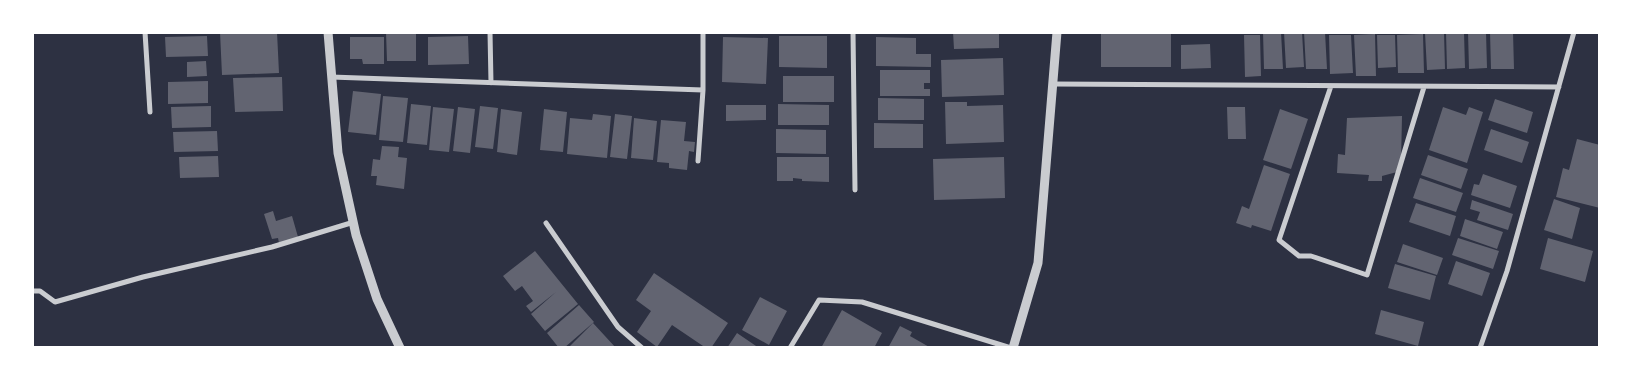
<svg xmlns="http://www.w3.org/2000/svg" width="1632" height="380" font-family="Signika,sans-serif">
<rect width="100%" height="100%" fill="#2d3142"/>
<path fill="#626471" d="M220,32H277L279,73L222,75Z
M386,32H416V61H387Z
M953,32H999V48L954,49Z
M1101,32H1171V67H1101Z
M1263,32H1281L1283,69H1264Z
M1284,32H1302L1304,67L1286,68Z
M1304,32H1325L1327,69H1306Z
M1444,32L1445,69L1427,70L1425,33Z
M1446,32H1464L1465,68L1447,69Z
M1468,32H1486L1487,68L1469,69Z
M1490,32H1513L1514,69H1491Z
M1375,34L1376,76H1356L1354,35Z
M1423,34L1424,73H1398L1397,35Z
M1244,35H1260L1261,76L1245,77Z
M1329,35H1351L1353,73L1330,74Z
M1377,35H1395L1396,67L1378,68Z
M207,36L208,56L166,57L165,37Z
M468,36L469,64L428,65V37Z
M779,36H827V68L779,67Z
M350,37H384V64H363L362,59H350Z
M723,37L768,38L766,84L722,82Z
M876,37L916,38V54H931V67L876,66Z
M1210,44L1211,68L1181,69V45Z
M1003,58L1004,95L942,97L941,60Z
M206,61L207,76L187,77V62Z
M880,70H930V83H924V89H930V96H880Z
M783,76H834V102H783Z
M282,77L283,111L235,112L233,78Z
M208,81V103L168,104V82Z
M353,91L381,94L376,135L348,132Z
M383,96L408,98L403,142L379,140Z
M878,98L924,99V120H878Z
M1495,99L1533,112L1527,133L1488,120Z
M945,102H967V106L1003,105L1004,142L946,144Z
M411,104L431,106L427,145L407,143Z
M778,104L829,105V125H778Z
M726,105H766V120L726,121Z
M211,106V127L172,128L171,107Z
M480,106L498,108L493,149L475,147Z
M433,107L454,109L449,152L429,150Z
M458,107L475,109L470,153L453,151Z
M1227,107H1245L1246,139H1228Z
M1443,107L1466,115L1469,107L1483,112L1467,163L1429,150Z
M501,109L522,112L517,155L497,152Z
M544,109L567,112L563,152L540,150Z
M1280,109L1308,119L1291,169L1263,160Z
M593,114L611,116L607,158L567,154L570,118L592,120Z
M615,114L632,116L627,159L610,157Z
M1402,116L1401,163L1397,172L1382,176V181H1368L1369,175L1337,173L1338,154L1345,155L1347,118Z
M634,118L657,121L653,160L631,158Z
M661,120L686,122L684,141L695,142L694,152L689,151L687,170L669,168V163L657,162Z
M874,123L923,124V148H874Z
M776,129L826,130V154L776,153Z
M1491,129L1529,142L1522,163L1484,150Z
M217,131L218,151L174,152L173,132Z
M1577,139L1600,145V208L1556,197L1563,168L1569,170Z
M382,146L399,147L398,157L407,158L404,189L376,185L377,176H371L373,159L380,160Z
M1428,155L1468,169L1461,189L1421,175Z
M218,156L219,177L180,178L179,157Z
M777,157H829V182L802,181V179L793,178V181H777Z
M1004,157L1005,198L934,200L933,159Z
M1264,165L1290,174L1271,231L1252,225L1251,228L1236,223L1242,206L1249,209Z
M1483,174L1517,186L1510,208L1471,195L1474,184L1479,185Z
M1420,178L1463,193L1456,212L1413,198Z
M1554,199L1580,208L1572,239L1544,230Z
M1472,200L1513,214L1508,230L1477,220L1480,212L1470,209Z
M1416,203L1456,216L1450,236L1409,222Z
M273,211L276,221L292,216L298,237L279,243L278,238L272,239L264,214Z
M1465,219L1503,232L1497,249L1460,236Z
M1458,238L1499,251L1493,269L1452,255Z
M1548,238L1593,251L1585,282L1540,269Z
M1403,244L1443,258L1437,275L1397,262Z
M535,251L578,304L545,331L531,314L556,292L531,312L526,306L533,301L522,286L515,291L503,276Z
M1456,261L1490,273L1482,296L1448,284Z
M1395,264L1436,276L1430,300L1388,288Z
M654,273L728,323L711,348H706L672,325L657,347L637,332L651,311L636,300Z
M760,297L787,311L769,345L742,330Z
M579,305L594,322L564,348H559L547,333Z
M842,310L882,333L874,348H821Z
M1381,310L1424,322L1418,346L1375,334Z
M593,323L616,348H568Z
M900,326L912,332L910,336L931,348H888Z
M737,333L759,348H727Z"/>
<g fill="none" stroke-linecap="round" stroke-linejoin="round">
<path stroke="#caccd0" stroke-width="5" d="M145,32L150,112
M490,32L491,83
M853,32L855,190
M331,77L703,90
M1053,84L1559,87
M1331,86L1279,240L1299,256H1311L1367,275L1424,87
M698,161L703,90V32
M546,223L618,327L642,348
M32,291H40L55,302L143,277L272,247L354,222
M790,348L819,300L862,302L1011,348
M1480,348L1507,271L1574,32"/>
<path stroke="#caccd0" stroke-width="9" d="M328,32L338,153L356,235L377,299L400,348
M1013,348L1038,263L1057,32"/>
</g>
<rect width="1632" height="380" fill="none" stroke="#ffffff" stroke-width="68"/>
</svg>
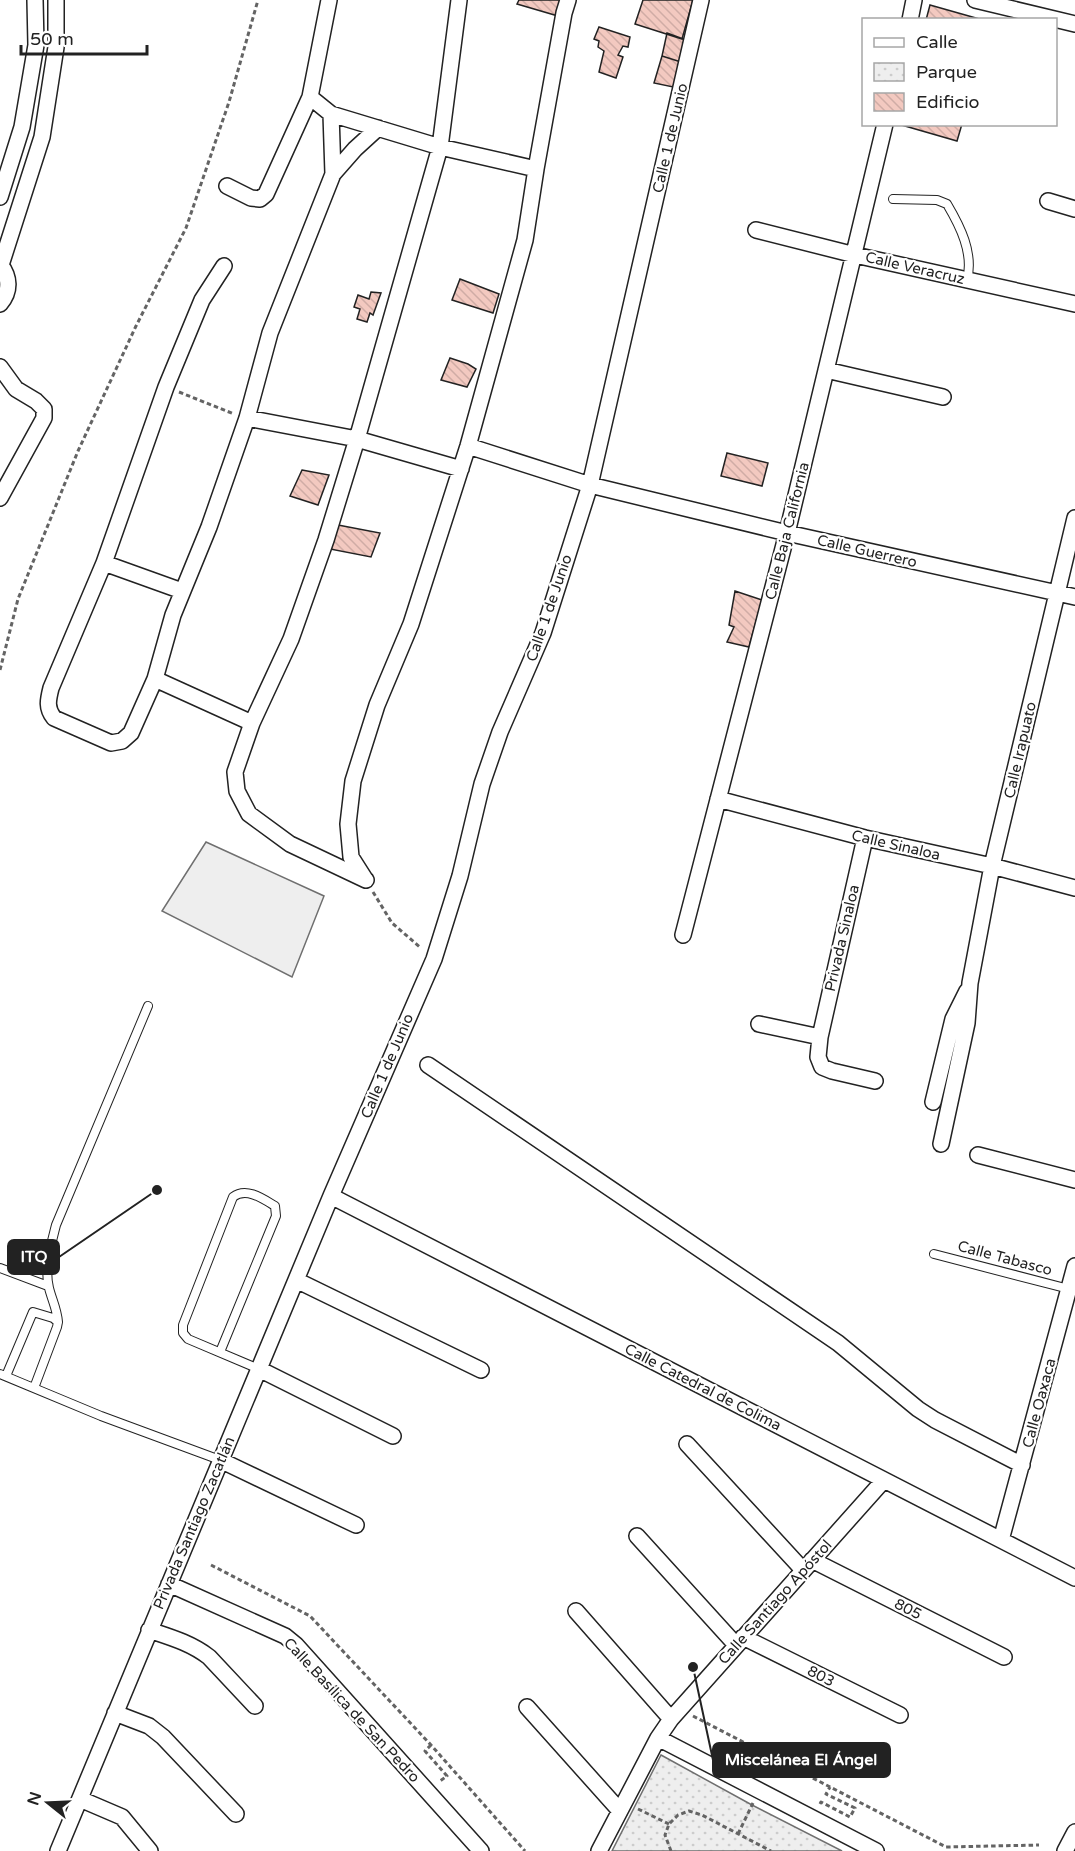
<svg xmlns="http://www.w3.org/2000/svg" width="1075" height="1851" viewBox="0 0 1075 1851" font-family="'Varela Round',sans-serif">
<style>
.park{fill:url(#park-dots);stroke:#6f6f6f;stroke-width:1.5}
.garden{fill:#eee;stroke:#6f6f6f;stroke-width:1.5}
.building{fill:url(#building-back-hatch);stroke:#222;stroke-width:1.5}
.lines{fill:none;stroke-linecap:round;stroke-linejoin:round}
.lane-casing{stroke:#222;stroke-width:10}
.street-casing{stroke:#222;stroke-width:18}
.path{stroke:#646464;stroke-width:3;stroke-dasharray:4.5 3;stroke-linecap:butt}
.lane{stroke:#fff;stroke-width:8}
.street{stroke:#fff;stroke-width:15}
.labels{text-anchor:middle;stroke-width:4.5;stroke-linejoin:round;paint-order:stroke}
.street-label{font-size:15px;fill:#222;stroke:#fff}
.leader{fill:none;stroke:#222;stroke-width:2}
.callout-dot{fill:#222;stroke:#fff;stroke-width:2}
.callout{fill:#222;stroke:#222;stroke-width:2}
.callout-label{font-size:16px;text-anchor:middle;font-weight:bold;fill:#fff}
</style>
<defs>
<pattern id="park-dots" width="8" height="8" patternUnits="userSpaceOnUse" patternTransform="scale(1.5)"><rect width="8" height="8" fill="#eee"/><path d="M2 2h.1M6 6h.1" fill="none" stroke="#ccc" stroke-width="1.8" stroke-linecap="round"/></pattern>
<pattern id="building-back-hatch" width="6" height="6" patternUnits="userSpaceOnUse" patternTransform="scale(1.5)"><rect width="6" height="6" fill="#f3c9c0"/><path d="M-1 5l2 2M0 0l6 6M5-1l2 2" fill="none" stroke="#d0aca5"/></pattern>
</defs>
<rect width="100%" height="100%" fill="#fff"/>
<path class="park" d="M661,1755L752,1805L842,1851H612Z"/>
<path class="garden" d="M206,842L324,896L292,977L162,911Z"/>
<path class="building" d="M519,0H563L558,16L517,4Z
M643,0H693L682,39L635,24Z
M930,5L983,20H926Z
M599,27L630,37L628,47L623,46L618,55L623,57L616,78L599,72L604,51L598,47L599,41L594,39Z
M667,33L686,40L681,62L662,56Z
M662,56L681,62L673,87L654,83Z
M898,124H962L957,141Z
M460,279L499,294L493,313L452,300Z
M371,292L381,293L373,315L370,313L367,322L357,319L360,309L354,307L358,295L369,299Z
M450,358L468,364L476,369L467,387L441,380Z
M727,453L768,463L762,486L721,476Z
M302,470L329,475L318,505L290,496Z
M338,525L380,533L371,557L330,549Z
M735,591L762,600L749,647L727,642L734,627L729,625Z"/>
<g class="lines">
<defs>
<path id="lane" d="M893,199L937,200L947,204C960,226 974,253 967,280
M934,1254L1069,1289
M0,1268L48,1286
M58,1322C57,1309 52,1300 49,1288C44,1268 51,1245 56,1225L148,1006
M220,1352L276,1216L275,1206C262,1198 246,1187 233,1197L183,1325V1333L188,1339L259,1369
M0,1374L101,1416L220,1460
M6,1376L33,1312L53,1318L58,1322L57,1327L34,1388"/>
<path id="street" d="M975,0L1075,24
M910,20L914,0
M310,97L331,114L440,147L536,169
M333,174L355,149L378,128
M227,186L251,198L260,199L266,194L310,97L329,0
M0,197L22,127L36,45L35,0
M1048,201L1075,209
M756,230L855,255L1075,304
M0,264C10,277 11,291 0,304
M1,265L42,137L56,47V0
M224,266L202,300L166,387L104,563L51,688C48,700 46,708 54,718L111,743L122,741L131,733L155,679L173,615L209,527L247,418L270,333L333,174L331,114
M0,367L16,389L36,401L44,409V418L0,498
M826,370L943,397
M247,418L357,439L461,469
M468,446L590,485L787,533L1075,597
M104,563L182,591
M155,679L252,723
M718,799L865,838L992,866L1075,888
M865,838L820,1037L818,1057L822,1067L832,1071L875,1081
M365,879L351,857L348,824L353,781L377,705L411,624L468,446L525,240L536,169L564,13L568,0
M366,880L290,844L249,814L237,791L235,772L252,723L291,639L326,540L357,439L440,147L459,0
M683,935L787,533L885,124
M759,1024L820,1037
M428,1065L838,1343L918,1409L935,1420L1022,1465
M933,1102L953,1019L967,991
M941,1144L967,1023L970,983L992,866L1075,518
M978,1155L1075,1180
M331,1196L1075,1578
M296,1280L481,1370
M259,1369L393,1436
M687,1444L803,1570
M220,1460L356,1525
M637,1536L736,1645
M1001,1540L1075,1266
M812,1560L1004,1657
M169,1584L285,1636L296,1645L481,1851
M576,1611L671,1719
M149,1630C170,1637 191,1643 209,1657L255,1706
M743,1637L900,1715
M527,1707L620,1811
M115,1713L149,1726L163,1737L236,1814
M658,1738L876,1851
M80,1799L122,1817L150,1851
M58,1851L331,1196L434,959L460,876L482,784L500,732L543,633L590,485L701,0
M599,1851L658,1738L671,1719L884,1480
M1065,1851L1075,1832"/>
</defs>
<use href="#lane" class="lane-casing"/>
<use href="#street" class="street-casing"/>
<path class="path" d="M179,392L234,414
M0,670L18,599L78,451L136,326L186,228L229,102L258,0
M373,892L392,923L421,948
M211,1565L310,1616L431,1745L525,1851
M693,1716L946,1847L1039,1845
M431,1745L425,1751L447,1776L440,1781
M820,1804L821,1802L850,1817L855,1808L826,1794L830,1787
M638,1809L669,1824
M738,1834L753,1803
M671,1851L665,1835L669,1824L678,1815L689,1811L702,1815L771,1851"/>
<use href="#lane" class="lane"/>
<use href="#street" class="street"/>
</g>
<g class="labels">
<g class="street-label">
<text transform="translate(670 138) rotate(-77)" y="5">Calle 1 de Junio</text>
<text transform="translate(915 268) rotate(13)" y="5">Calle Veracruz</text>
<text transform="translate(787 531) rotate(-76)" y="5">Calle Baja California</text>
<text transform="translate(867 551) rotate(13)" y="5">Calle Guerrero</text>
<text transform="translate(549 608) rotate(-71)" y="5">Calle 1 de Junio</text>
<text transform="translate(1020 750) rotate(-77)" y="5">Calle Irapuato</text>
<text transform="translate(896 845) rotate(13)" y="5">Calle Sinaloa</text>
<text transform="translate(842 938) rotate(-77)" y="5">Privada Sinaloa</text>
<text transform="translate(387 1066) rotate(-67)" y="5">Calle 1 de Junio</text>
<text transform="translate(1005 1258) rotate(15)" y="5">Calle Tabasco</text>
<text transform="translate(703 1387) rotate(27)" y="5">Calle Catedral de Colima</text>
<text transform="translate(1039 1403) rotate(-75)" y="5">Calle Oaxaca</text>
<text transform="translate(194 1523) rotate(-67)" y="5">Privada Santiago Zacatlán</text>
<text transform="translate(775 1602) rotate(-48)" y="5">Calle Santiago Apóstol</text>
<text transform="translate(908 1609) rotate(27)" y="5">805</text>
<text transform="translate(821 1676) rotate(27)" y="5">803</text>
<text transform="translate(352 1710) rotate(47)" y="5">Calle Basílica de San Pedro</text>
</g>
</g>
<path class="leader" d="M157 1190L59 1257M693 1667L713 1760"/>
<g class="callout-dot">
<circle cx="157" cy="1190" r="6"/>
<circle cx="693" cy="1667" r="6"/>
</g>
<g class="callout">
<rect x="8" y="1240" width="51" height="34" rx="6"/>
<rect x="713" y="1743" width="177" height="34" rx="6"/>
</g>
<g class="callout-label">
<text x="34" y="1262">ITQ</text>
<text x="801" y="1765">Miscelánea El Ángel</text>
</g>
<rect x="862" y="18" width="195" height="108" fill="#ffffff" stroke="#a7a7a7" stroke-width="1.5"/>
<rect x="874" y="38" width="30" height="9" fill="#ffffff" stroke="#a7a7a7" stroke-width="1.5"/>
<text x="916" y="48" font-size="18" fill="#222222">Calle</text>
<rect x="874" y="63" width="30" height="18" fill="url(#park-dots)" stroke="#a7a7a7" stroke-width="1.5"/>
<text x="916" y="78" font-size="18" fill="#222222">Parque</text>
<rect x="874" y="93" width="30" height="18" fill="url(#building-back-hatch)" stroke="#a7a7a7" stroke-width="1.5"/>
<text x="916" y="108" font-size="18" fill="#222222">Edificio</text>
<g transform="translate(48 1803) rotate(288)" stroke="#ffffff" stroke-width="4.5" paint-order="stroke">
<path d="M0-4.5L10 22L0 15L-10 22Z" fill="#222222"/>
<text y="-9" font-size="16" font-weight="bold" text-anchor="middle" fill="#222222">N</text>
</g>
<path d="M21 45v9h126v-9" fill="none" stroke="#222222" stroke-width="3"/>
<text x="30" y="45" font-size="18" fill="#222222" stroke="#ffffff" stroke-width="4.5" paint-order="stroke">50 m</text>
</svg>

WHAT YOU NEED TO DO –
Starting from the data above, filter for lines with "casing" and copy each one.

REPLY –
.lane-casing{stroke:#222;stroke-width:10}
.street-casing{stroke:#222;stroke-width:18}
<use href="#lane" class="lane-casing"/>
<use href="#street" class="street-casing"/>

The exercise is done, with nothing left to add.